#### Exercise
Where a line of the data below has the string "down", copy that line.
++++
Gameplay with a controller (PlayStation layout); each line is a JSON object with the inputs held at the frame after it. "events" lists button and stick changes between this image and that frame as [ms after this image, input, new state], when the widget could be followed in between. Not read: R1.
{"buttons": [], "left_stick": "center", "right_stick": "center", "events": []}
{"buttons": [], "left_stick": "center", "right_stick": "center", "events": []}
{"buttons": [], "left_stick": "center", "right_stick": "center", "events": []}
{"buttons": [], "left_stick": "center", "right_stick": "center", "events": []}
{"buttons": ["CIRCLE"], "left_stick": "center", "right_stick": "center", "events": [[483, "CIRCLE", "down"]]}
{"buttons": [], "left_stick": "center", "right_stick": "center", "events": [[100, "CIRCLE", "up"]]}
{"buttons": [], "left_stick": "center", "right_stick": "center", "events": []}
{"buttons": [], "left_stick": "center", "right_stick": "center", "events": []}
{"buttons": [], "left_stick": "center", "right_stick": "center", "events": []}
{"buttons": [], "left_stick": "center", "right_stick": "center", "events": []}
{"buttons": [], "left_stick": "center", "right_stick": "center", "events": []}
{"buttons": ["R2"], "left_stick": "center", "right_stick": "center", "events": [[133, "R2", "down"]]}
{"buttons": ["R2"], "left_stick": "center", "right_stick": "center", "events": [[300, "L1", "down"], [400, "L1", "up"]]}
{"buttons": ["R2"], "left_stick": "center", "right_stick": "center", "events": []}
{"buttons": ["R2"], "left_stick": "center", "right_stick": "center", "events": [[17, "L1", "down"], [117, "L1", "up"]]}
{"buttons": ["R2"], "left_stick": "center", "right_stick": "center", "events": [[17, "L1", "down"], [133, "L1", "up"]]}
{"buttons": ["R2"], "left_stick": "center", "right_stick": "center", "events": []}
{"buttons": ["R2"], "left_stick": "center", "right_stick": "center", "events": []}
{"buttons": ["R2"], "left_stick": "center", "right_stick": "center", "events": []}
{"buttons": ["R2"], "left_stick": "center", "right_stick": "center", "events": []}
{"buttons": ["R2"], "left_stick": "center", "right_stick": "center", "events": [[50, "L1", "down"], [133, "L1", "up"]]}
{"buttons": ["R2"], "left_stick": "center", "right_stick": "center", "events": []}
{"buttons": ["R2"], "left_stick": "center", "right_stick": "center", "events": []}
++++
#### Exercise solution
{"buttons": ["CIRCLE"], "left_stick": "center", "right_stick": "center", "events": [[483, "CIRCLE", "down"]]}
{"buttons": ["R2"], "left_stick": "center", "right_stick": "center", "events": [[133, "R2", "down"]]}
{"buttons": ["R2"], "left_stick": "center", "right_stick": "center", "events": [[300, "L1", "down"], [400, "L1", "up"]]}
{"buttons": ["R2"], "left_stick": "center", "right_stick": "center", "events": [[17, "L1", "down"], [117, "L1", "up"]]}
{"buttons": ["R2"], "left_stick": "center", "right_stick": "center", "events": [[17, "L1", "down"], [133, "L1", "up"]]}
{"buttons": ["R2"], "left_stick": "center", "right_stick": "center", "events": [[50, "L1", "down"], [133, "L1", "up"]]}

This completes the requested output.